My older brother was a role-player. He played D&D, and Car Wars, and others, I’m sure. After he died, I looked over his few remaining hand-written materials. I was amazed at his creativity, not thinking at the time about how much of his stuff may have been copied from published work. Either way, he definitely loved it. Even if it was all copied from published books, it was lovingly and carefully copied.

I was drawn to the idea of role-playing, of thinking up an adventure and living it in my mind. I read a lot of science fiction and fantasy at the time, so I was naturally attracted to the idea of collectively imagining an exciting adventure.

But I was also shy, so I never had anyone to role-play with. Not until I was in my 20’s, when a few co-workers involved me in a short game of Nobilis, then I found a few younger friends for whom I could run games. And when I did, we had an absolute ball. That’s when I realized what I love about role-playing.

I didn’t own any role-playing source books, so I found and printed the simple Sherpa rules. They’re brilliant; you can easily create a character and write up him or her in five minutes. They focus on simple conflict resolution, so we spent most of our time playing around instead of rolling dice.

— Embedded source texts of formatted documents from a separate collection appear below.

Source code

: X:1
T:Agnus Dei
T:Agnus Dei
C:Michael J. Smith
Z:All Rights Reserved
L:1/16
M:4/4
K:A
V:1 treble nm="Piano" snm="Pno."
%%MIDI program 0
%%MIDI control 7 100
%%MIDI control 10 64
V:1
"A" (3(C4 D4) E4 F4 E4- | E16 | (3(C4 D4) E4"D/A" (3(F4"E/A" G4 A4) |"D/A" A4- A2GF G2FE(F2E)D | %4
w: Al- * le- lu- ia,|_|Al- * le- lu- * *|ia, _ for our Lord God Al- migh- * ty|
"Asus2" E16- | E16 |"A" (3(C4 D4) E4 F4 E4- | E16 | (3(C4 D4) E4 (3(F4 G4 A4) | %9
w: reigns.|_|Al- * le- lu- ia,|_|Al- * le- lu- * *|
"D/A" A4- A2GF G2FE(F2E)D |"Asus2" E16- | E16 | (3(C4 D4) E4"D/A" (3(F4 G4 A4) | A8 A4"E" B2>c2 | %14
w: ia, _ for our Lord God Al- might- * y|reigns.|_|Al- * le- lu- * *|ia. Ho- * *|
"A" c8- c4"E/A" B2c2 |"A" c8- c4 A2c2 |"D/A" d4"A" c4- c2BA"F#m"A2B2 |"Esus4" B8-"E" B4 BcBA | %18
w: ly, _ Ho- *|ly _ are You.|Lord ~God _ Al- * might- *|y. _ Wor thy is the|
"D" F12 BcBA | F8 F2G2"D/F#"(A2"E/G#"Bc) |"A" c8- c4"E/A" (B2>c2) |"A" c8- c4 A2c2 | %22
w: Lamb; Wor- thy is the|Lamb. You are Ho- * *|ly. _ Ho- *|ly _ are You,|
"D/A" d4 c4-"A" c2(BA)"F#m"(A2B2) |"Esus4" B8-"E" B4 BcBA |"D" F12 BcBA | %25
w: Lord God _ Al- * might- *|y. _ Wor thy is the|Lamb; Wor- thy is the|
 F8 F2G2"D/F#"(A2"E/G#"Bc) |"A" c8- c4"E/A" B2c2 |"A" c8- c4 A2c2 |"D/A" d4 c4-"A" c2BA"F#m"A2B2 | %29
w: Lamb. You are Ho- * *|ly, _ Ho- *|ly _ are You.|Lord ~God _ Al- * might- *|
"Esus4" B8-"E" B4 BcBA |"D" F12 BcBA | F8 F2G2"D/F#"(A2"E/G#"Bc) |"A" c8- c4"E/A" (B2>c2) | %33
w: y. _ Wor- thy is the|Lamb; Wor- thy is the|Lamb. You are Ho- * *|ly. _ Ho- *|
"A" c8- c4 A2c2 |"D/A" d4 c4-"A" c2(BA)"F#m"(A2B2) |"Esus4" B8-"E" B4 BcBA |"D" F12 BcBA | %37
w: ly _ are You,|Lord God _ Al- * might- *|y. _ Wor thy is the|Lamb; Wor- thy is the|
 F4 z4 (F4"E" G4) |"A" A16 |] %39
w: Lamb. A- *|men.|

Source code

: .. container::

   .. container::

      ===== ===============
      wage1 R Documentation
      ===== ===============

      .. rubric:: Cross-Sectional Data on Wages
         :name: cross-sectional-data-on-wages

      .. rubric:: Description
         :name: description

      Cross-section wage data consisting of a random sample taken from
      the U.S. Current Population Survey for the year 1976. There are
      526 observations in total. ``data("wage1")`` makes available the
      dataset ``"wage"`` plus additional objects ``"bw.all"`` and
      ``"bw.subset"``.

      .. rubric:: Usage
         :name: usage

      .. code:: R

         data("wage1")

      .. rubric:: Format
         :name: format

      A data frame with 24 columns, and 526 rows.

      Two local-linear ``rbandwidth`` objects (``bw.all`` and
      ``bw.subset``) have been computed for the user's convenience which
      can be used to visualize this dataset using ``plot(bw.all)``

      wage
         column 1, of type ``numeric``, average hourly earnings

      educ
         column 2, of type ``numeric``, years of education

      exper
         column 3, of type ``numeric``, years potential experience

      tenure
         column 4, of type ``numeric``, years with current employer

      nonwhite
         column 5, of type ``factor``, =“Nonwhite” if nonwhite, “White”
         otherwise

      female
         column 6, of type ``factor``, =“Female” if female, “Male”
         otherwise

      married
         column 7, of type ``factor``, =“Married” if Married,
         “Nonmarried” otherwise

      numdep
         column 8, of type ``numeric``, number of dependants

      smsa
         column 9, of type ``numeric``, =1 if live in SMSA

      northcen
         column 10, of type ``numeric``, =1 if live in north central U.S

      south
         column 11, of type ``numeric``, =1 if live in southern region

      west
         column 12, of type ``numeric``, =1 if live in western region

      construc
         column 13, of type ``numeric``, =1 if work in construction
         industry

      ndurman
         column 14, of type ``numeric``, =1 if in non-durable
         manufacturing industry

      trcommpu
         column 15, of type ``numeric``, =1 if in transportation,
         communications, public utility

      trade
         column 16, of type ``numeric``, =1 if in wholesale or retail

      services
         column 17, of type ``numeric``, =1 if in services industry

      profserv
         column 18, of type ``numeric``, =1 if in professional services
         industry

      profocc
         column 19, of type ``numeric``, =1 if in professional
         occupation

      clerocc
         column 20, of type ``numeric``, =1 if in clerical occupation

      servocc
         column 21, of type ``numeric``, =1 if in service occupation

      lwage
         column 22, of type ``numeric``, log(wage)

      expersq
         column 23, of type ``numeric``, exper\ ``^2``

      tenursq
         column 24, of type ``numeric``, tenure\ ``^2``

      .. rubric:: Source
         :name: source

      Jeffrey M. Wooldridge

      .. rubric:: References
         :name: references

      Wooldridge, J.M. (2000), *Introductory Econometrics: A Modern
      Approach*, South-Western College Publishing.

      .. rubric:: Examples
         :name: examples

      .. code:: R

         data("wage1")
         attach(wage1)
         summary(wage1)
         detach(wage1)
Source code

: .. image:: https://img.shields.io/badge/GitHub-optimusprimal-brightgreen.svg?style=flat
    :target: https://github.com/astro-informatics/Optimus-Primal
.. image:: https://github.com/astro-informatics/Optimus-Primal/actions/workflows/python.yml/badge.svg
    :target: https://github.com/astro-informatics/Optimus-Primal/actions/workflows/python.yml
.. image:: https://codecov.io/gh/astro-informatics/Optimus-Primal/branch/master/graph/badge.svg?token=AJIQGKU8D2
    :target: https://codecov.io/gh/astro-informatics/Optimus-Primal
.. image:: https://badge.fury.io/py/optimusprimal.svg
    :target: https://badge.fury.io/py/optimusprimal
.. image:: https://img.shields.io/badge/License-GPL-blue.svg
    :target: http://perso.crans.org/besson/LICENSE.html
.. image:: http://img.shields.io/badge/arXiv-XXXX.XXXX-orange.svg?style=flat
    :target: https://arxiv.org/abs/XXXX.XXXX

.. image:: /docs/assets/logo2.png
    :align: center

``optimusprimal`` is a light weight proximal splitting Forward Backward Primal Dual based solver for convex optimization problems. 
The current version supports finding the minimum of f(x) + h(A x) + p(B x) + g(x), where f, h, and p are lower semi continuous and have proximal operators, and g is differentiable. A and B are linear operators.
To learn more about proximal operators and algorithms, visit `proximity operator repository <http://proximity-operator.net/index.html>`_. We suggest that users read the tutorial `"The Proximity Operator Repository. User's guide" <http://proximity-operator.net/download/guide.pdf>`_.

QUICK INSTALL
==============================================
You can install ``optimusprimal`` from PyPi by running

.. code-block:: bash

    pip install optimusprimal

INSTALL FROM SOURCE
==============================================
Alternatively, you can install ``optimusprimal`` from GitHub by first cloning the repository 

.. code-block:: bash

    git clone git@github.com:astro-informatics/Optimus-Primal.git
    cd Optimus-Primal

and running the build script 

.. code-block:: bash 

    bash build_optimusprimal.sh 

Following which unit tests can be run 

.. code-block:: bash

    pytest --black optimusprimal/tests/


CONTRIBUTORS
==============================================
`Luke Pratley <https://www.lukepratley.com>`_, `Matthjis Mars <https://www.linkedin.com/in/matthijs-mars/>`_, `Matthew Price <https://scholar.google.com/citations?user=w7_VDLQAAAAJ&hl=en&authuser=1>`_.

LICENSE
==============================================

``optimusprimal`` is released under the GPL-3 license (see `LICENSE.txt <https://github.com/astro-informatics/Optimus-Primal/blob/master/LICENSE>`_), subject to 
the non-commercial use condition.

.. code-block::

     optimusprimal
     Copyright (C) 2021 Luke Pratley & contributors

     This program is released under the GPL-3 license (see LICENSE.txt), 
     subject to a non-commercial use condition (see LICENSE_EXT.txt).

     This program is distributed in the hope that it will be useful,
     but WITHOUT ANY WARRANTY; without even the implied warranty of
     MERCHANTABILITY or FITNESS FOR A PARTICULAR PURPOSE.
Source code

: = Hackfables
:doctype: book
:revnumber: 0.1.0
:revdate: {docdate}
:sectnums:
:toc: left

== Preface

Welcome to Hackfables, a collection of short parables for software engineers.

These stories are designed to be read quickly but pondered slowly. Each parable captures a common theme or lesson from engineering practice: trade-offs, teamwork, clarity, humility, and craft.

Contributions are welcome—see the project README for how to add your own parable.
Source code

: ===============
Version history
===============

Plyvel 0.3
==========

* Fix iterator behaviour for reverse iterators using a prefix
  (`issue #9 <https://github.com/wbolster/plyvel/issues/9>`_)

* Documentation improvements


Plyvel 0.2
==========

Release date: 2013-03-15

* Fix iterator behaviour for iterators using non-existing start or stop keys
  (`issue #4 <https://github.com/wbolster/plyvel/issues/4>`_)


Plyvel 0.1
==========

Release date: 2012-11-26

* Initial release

We played a rip-roaring game of low-level mafia thugs in a science fiction setting, which culminated in a city-wide mafia war involving giant walking tanks. Then we moved to a short-lived heroic Greek fantasy game, then a D&D-inspired game before the group fizzled out.

Role-playing requires a huge imagination and a little guts (to yell “Och, y’not be wantin’ to double-cross a dwarf, laddie!” to your friends). The result is a collaboratively created story, which can have everything from pathos to action to comedy, and in which you are involved. You’re actually driving the story in whatever direction you want to take it. If it’s not fun, you can make it fun.

As a GM (Game Master), I present the world, situation, and antagonists facing the players. So I get to create a world—or at least simulate one—which I love to do anyway.

A fun, imaginative game where everyone is actively involved and collaboratively push each other to greater and greater heights of story and personal interaction? What’s not to like?